Consider Anonymization – Process Mining Rule 3 of 4

This is article no. 3 of the four-part article series Privacy, Security and Ethics in Process Mining.

Read this article in German:
Datenschutz, Sicherheit und Ethik beim Process Mining – Regel 3 von 4

If you have sensitive information in your data set, instead of removing it you can also consider the use of anonymization. When you anonymize a set of values, then the actual values (for example, the employee names “Mary Jones”, “Fred Smith”, etc.) will be replaced by another value (for example, “Resource 1”, “Resource 2”, etc.).
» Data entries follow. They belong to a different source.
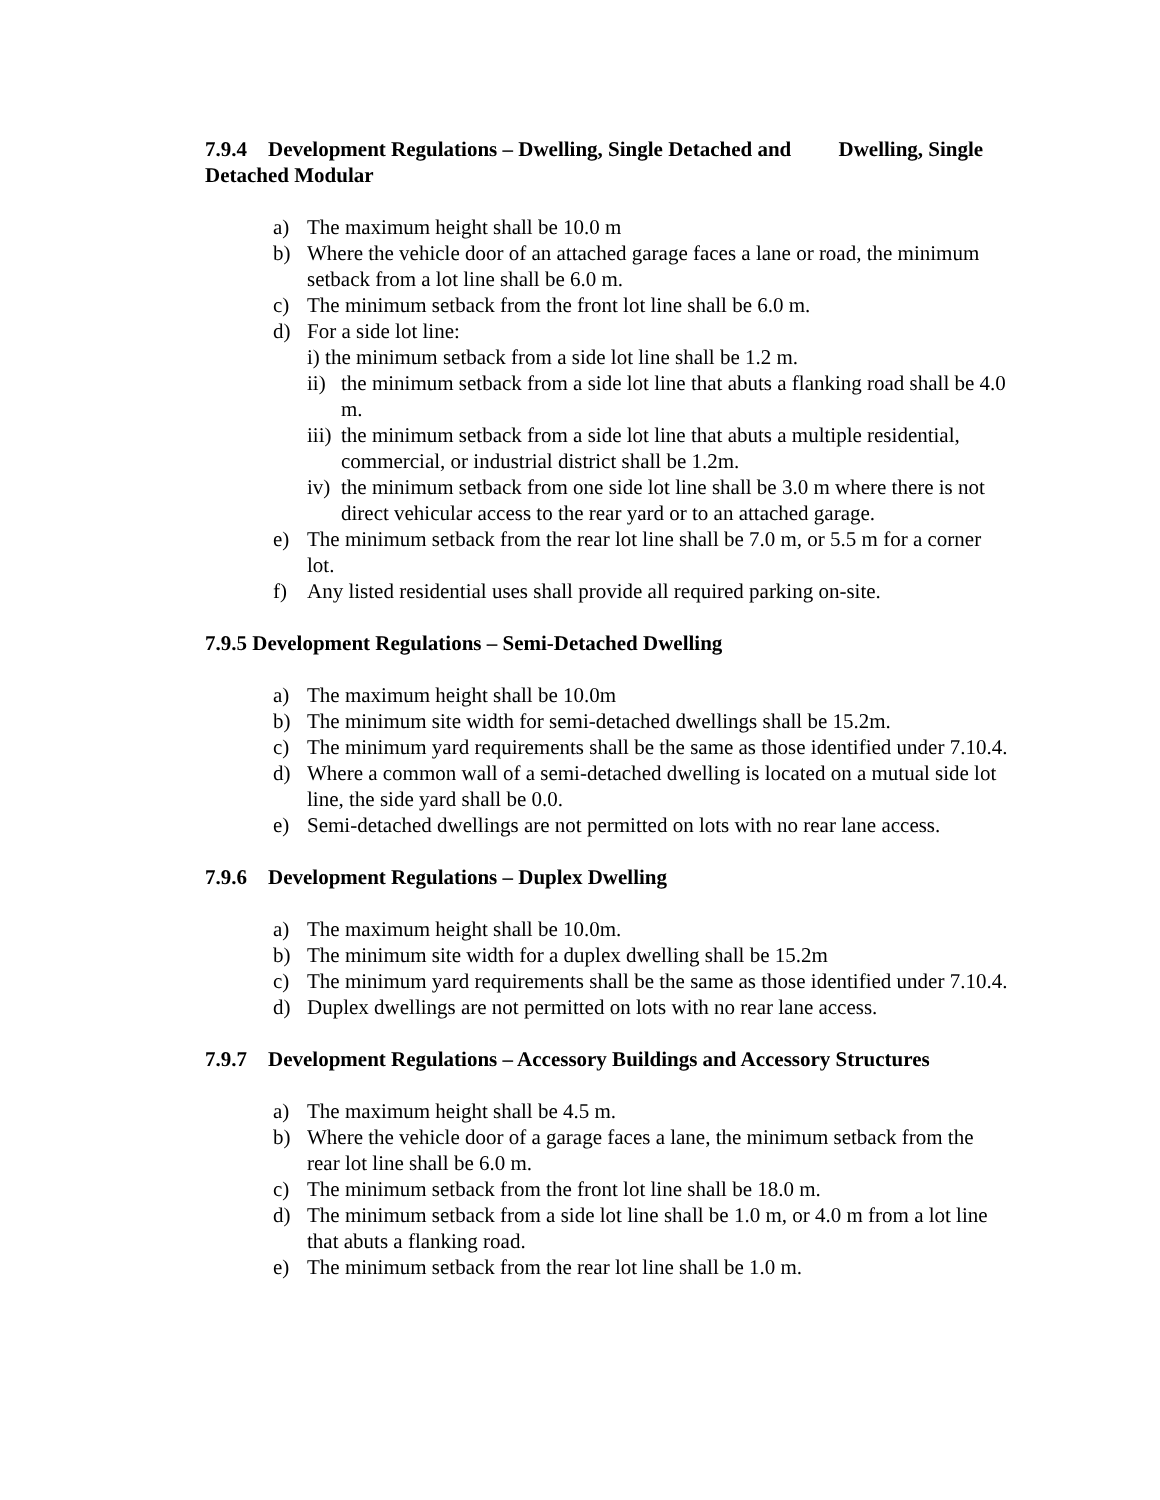7.9.4 Development Regulations – Dwelling, Single Detached and Dwelling, Single Detached Modular
a) The maximum height shall be 10.0 m
b) Where the vehicle door of an attached garage faces a lane or road, the minimum setback from a lot line shall be 6.0 m.
c) The minimum setback from the front lot line shall be 6.0 m.
d) For a side lot line:
i) the minimum setback from a side lot line shall be 1.2 m.
ii) the minimum setback from a side lot line that abuts a flanking road shall be 4.0 m.
iii) the minimum setback from a side lot line that abuts a multiple residential, commercial, or industrial district shall be 1.2m.
iv) the minimum setback from one side lot line shall be 3.0 m where there is not direct vehicular access to the rear yard or to an attached garage.
e) The minimum setback from the rear lot line shall be 7.0 m, or 5.5 m for a corner lot.
f) Any listed residential uses shall provide all required parking on-site.
7.9.5 Development Regulations – Semi-Detached Dwelling
a) The maximum height shall be 10.0m
b) The minimum site width for semi-detached dwellings shall be 15.2m.
c) The minimum yard requirements shall be the same as those identified under 7.10.4.
d) Where a common wall of a semi-detached dwelling is located on a mutual side lot line, the side yard shall be 0.0.
e) Semi-detached dwellings are not permitted on lots with no rear lane access.
7.9.6 Development Regulations – Duplex Dwelling
a) The maximum height shall be 10.0m.
b) The minimum site width for a duplex dwelling shall be 15.2m
c) The minimum yard requirements shall be the same as those identified under 7.10.4.
d) Duplex dwellings are not permitted on lots with no rear lane access.
7.9.7 Development Regulations – Accessory Buildings and Accessory Structures
a) The maximum height shall be 4.5 m.
b) Where the vehicle door of a garage faces a lane, the minimum setback from the rear lot line shall be 6.0 m.
c) The minimum setback from the front lot line shall be 18.0 m.
d) The minimum setback from a side lot line shall be 1.0 m, or 4.0 m from a lot line that abuts a flanking road.
e) The minimum setback from the rear lot line shall be 1.0 m.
If the same original value appears multiple times in the data set, then it will be replaced with the same replacement value (“Mary Jones” will always be replaced by “Resource 1”). This way, anonymization allows you to obfuscate the original data but it preserves the patterns in the data set for your analysis. For example, you will still be able to analyze the workload distribution across all employees without seeing the actual names.

Some process mining tools (Disco and ProM) include anonymization functionality. This means that you can import your data into the process mining tool and select which data fields should be anonymized. For example, you can choose to anonymize just the Case IDs, the resource name, attribute values, or the timestamps. Then you export the anonymized data set and you can distribute it among your team for further analysis.

Do:

  • Determine which data fields are sensitive and need to be anonymized (see also the list of common process mining attributes and how they are impacted if anonymized).
  • Keep in mind that despite the anonymization certain information may still be identifiable. For example, there may be just one patient having a very rare disease, or the birthday information of your customer combined with their place of birth may narrow down the set of possible people so much that the data is not anonymous anymore.

Don’t:

  • Anonymize the data before you have cleaned your data, because after the anonymization the data cleaning may not be possible anymore. For example, imagine that slightly different customer category names are used in different regions but they actually mean the same. You would like to merge these different names in a data cleaning step. However, after you have anonymized the names as “Category 1”, “Category 2”, etc. the data cleaning cannot be done anymore.
  • Anonymize fields that do not need to be anonymized. While anonymization can help to preserve patterns in your data, you can easily lose relevant information. For example, if you anonymize the Case ID in your incident management process, then you cannot look up the ticket number of the incident in the service desk system anymore. By establishing a collaborative culture around your process mining initiative (see guideline No. 4) and by working in a responsible, goal-oriented way, you can often work openly with the original data that you have within your team.